The initiation of contractile force in arterial smooth muscle (SM) is believed to be regulated by the intracellular Ca2+ concentration and SM myosin type II phosphorylation. We tested the hypothesis that SM myosin type II operates as a molecular motor protein in electromechanical, but not in protein kinase C (PKC)-induced, contraction of small resistance-sized cerebral arteries. We utilized a SM type II myosin heavy chain (MHC) knockout mouse model and measured arterial wall Ca2+ concentration (Ca2+) and the diameter of pressurized cerebral arteries (30-100 microm) by means of digital fluorescence video imaging. Intravasal pressure elevation caused a graded Ca2+ increase and constricted cerebral arteries of neonatal wild-type mice by 20-30%. In contrast, intravasal pressure elevation caused a graded increase of Ca2+ without constriction in (-/-) MHC-deficient arteries. KCl (60 mM) induced a further Ca2+ increase but failed to induce vasoconstriction of (-/-) MHC-deficient cerebral arteries. Activation of PKC by phorbol ester (phorbol 12-myristate 13-acetate, 100 nM) induced a strong, sustained constriction of (-/-) MHC-deficient cerebral arteries without changing Ca2+. These results demonstrate a major role for SM type II myosin in the development of myogenic tone and Ca2+ -dependent constriction of resistance-sized cerebral arteries. In contrast, the sustained contractile response did not depend on myosin and intracellular Ca2+ but instead depended on PKC. We suggest that SM myosin type II operates as a molecular motor protein in the development of myogenic tone but not in pharmacomechanical coupling by PKC in cerebral arteries. Thus PKC-dependent phosphorylation of cytoskeletal proteins may be responsible for sustained contraction in vascular SM.

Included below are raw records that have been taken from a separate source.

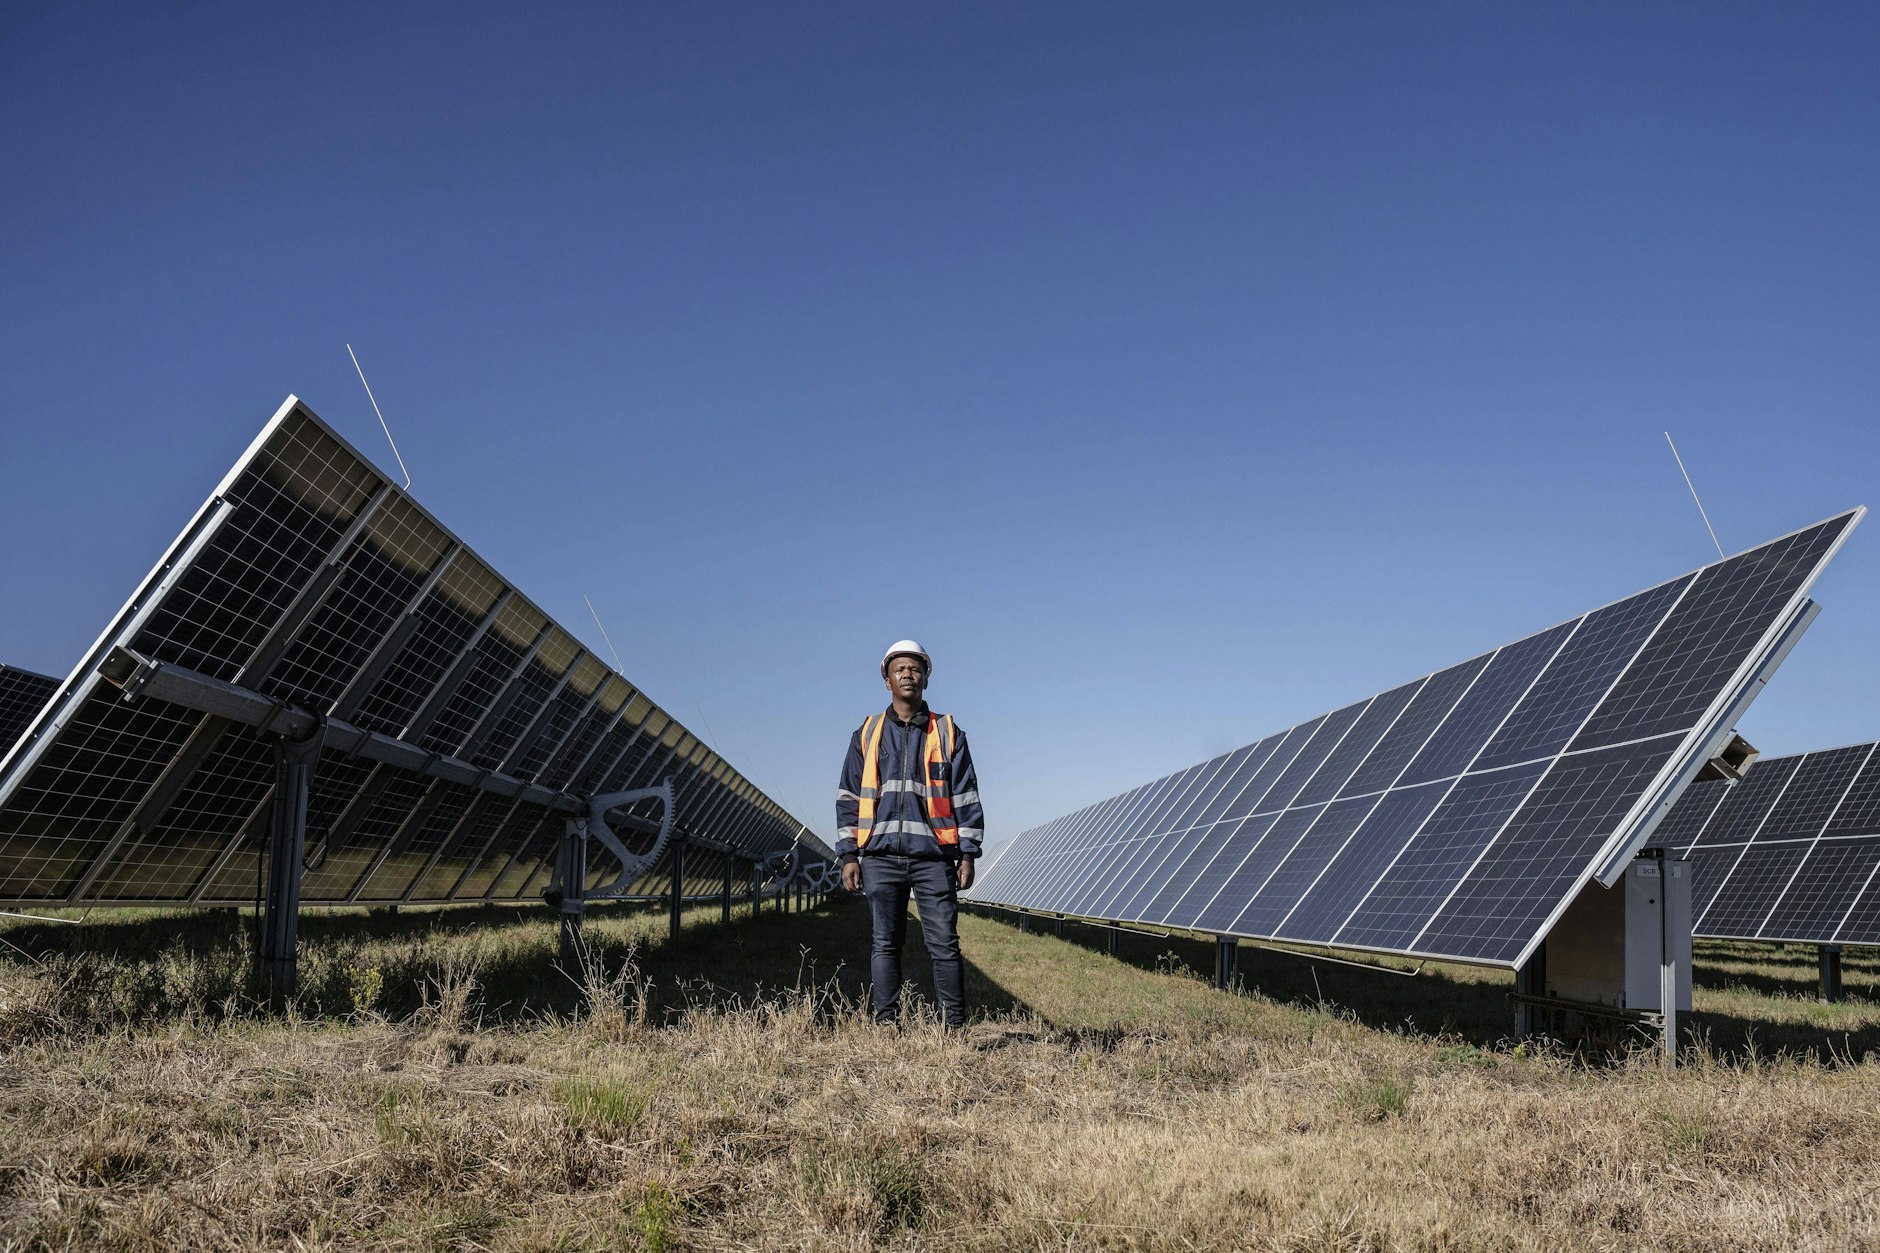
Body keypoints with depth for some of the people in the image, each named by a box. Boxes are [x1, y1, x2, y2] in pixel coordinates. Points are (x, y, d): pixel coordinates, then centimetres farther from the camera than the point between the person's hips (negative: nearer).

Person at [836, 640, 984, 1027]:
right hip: (881, 856, 1)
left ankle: (955, 1027, 3)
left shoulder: (948, 733, 10)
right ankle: (886, 1024, 10)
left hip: (934, 855, -1)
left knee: (944, 944, -3)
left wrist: (967, 854, 1)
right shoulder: (867, 734, 13)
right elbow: (848, 798, 13)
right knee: (885, 944, 4)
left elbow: (966, 797, 8)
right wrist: (849, 855, 5)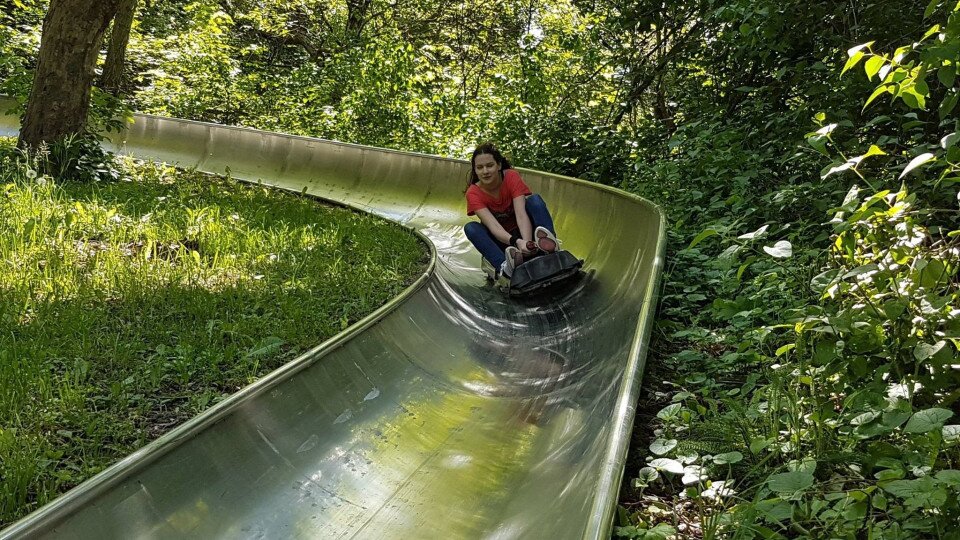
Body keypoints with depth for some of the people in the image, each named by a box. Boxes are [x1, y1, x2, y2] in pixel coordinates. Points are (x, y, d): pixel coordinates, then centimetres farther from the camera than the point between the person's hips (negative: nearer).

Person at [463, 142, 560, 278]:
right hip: (501, 240, 0)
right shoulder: (473, 193, -17)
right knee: (471, 228, -28)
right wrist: (516, 242, -50)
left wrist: (527, 242, -48)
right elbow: (492, 225, -31)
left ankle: (549, 243, -50)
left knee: (534, 200, -26)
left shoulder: (511, 177, -17)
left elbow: (521, 214, -29)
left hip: (523, 232, 0)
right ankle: (505, 266, -48)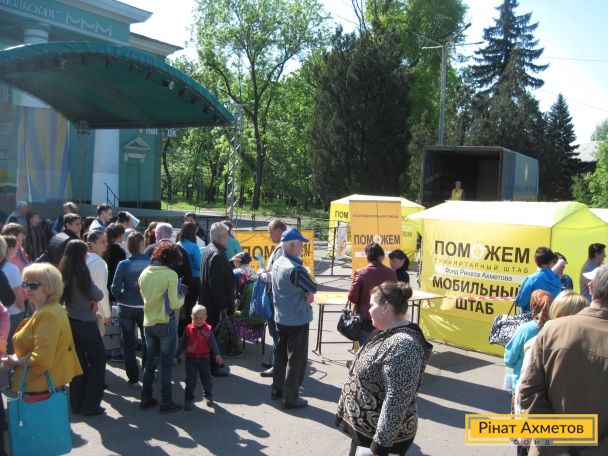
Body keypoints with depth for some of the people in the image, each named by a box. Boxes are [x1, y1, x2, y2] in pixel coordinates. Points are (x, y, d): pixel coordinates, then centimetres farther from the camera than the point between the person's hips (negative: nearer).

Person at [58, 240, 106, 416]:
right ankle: (90, 405, 5)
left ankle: (76, 403, 22)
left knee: (79, 362, 17)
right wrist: (93, 298, 7)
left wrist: (88, 299, -1)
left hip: (70, 322, 7)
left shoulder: (63, 273, 2)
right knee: (98, 361, 6)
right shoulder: (81, 272, -18)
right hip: (85, 323, -7)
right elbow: (98, 295, -13)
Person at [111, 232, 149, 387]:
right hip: (147, 308, 0)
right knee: (148, 341, 21)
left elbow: (115, 288, -11)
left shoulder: (123, 265, -13)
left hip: (126, 308, 0)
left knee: (129, 343, 12)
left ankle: (133, 377, 15)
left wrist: (123, 300, 7)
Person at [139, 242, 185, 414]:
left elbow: (144, 296, 11)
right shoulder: (170, 274, -16)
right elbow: (174, 304, -16)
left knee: (150, 361, 17)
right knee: (166, 364, 4)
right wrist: (182, 299, 3)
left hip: (148, 322, 6)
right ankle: (166, 402, 9)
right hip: (166, 323, -5)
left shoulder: (144, 273, 1)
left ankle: (146, 399, 24)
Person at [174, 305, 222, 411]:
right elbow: (182, 344, 2)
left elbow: (213, 343, -9)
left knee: (207, 379, 13)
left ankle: (208, 396, 33)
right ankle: (188, 399, 13)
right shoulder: (188, 329, -6)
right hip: (191, 359, 0)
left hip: (204, 359, 1)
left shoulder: (208, 329, -7)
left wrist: (217, 355, -22)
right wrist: (176, 356, 3)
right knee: (190, 380, 2)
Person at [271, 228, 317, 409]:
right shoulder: (295, 269, -25)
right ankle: (290, 397, 11)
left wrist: (306, 293, -4)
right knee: (296, 359, 3)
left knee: (281, 354, 20)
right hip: (298, 321, -9)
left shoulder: (277, 263, 3)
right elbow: (313, 288, -15)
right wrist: (308, 294, 2)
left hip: (281, 318, 9)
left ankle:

动脉平滑肌(SM)收缩力的起始被认为受细胞内钙离子浓度和SM肌球蛋白II型磷酸化的调节。我们检验了这样一个假设:在小阻力型脑动脉的机电性收缩中,而非蛋白激酶C(PKC)诱导的收缩中,SM肌球蛋白II型作为一种分子运动蛋白发挥作用。我们利用了一种SM II型肌球蛋白重链(MHC)基因敲除小鼠模型,并通过数字荧光视频成像测量动脉壁钙离子浓度(Ca2+)和加压脑动脉(30 - 100微米)的直径。血管内压力升高导致新生野生型小鼠脑动脉的Ca2+呈分级增加,并使其收缩20 - 30%。相比之下,血管内压力升高导致(-/-)MHC缺陷型动脉的Ca2+呈分级增加,但没有收缩。60 mM的氯化钾诱导Ca2+进一步增加,但未能诱导(-/-)MHC缺陷型脑动脉的血管收缩。佛波酯(佛波醇12 - 肉豆蔻酸酯13 - 乙酸酯,100 nM)激活PKC诱导(-/-)MHC缺陷型脑动脉强烈、持续收缩,而Ca2+没有变化。这些结果表明,SM II型肌球蛋白在阻力型脑动脉的肌源性张力发展和钙离子依赖性收缩中起主要作用。相比之下,持续的收缩反应不依赖于肌球蛋白和细胞内钙离子,而是依赖于PKC。我们认为,SM肌球蛋白II型在肌源性张力发展中作为分子运动蛋白发挥作用,但在脑动脉中PKC介导的药物机械偶联中并非如此。因此,细胞骨架蛋白的PKC依赖性磷酸化可能是血管SM持续收缩的原因。